Now Sharan has become a cultural ambassador for Latin America. “I want to be a bridge between Latin America and Bollywood,” he told BusinessLine on phone. He said that he has been trying to get movie houses both in Bollywood and Kollywood (Chennai) to shoot films in Panama or Costa Rica.

While any interest among Indian movie producers to shoot films in central America is not yet in evidence, the pitch for it is gaining strength. Richard Kilborn, Advisor to the President of Panama and a Director in the country’s Commerce Ministry, notes that Panama has one big advantage for film shooting: three distinct topographies – mountains, beaches and rain forests – are located within half-an-hour drive of each other.

Sharan agrees. “Movie making is very easy and inexpensive there (Panama),” he told BusinessLine . “It is worth exploring,” says Viswanathan.

Going by the success of Enredados, Bollywood flavor is appreciate in the region. “People of Panama like Bollywood movies very much,” notes Hardeep Bhullar, a Panama citizen of Indian origin, who is also a government official. Kilborn and Bhullar were in India recently seeking more Indian trade and investments with Panama.

Kilborn believes that the more awareness of Panama spreads in India the more film-making, and other businesses, would happen.

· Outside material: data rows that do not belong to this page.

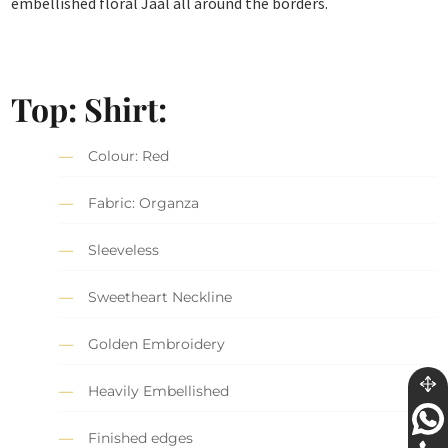
embellished floral Jaal all around the borders.
Top: Shirt:
Colour: Red
Fabric: Organza
Sleeveless
Sweetheart Neckline
Golden Embroidery
Heavily Embellished
Finished edges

Central American countries such as Panama, Costa Rica, Guatemala, Honduras and Nicaragua, are relatively unknown in India, but offer substantial business potential.

Both Kilborn and Viswanathan note that Panama well-connected with all major cities of both North and South America and is a good logistics hub, a veritable springboard to get into other Latin American countries and the Caribbean. Viswanathan stresses that economic relations between India and Panama are far below potential.

Prabhakar Sharan could therefore turn out to be much more than a movie person. His efforts could just open up economic and strategic relations between India and central America. After all, Bollywood (alongwith yoga) is India’s biggest soft power. The way to stronger economic ties could be running through Bollywood, or Bollywood-type movies.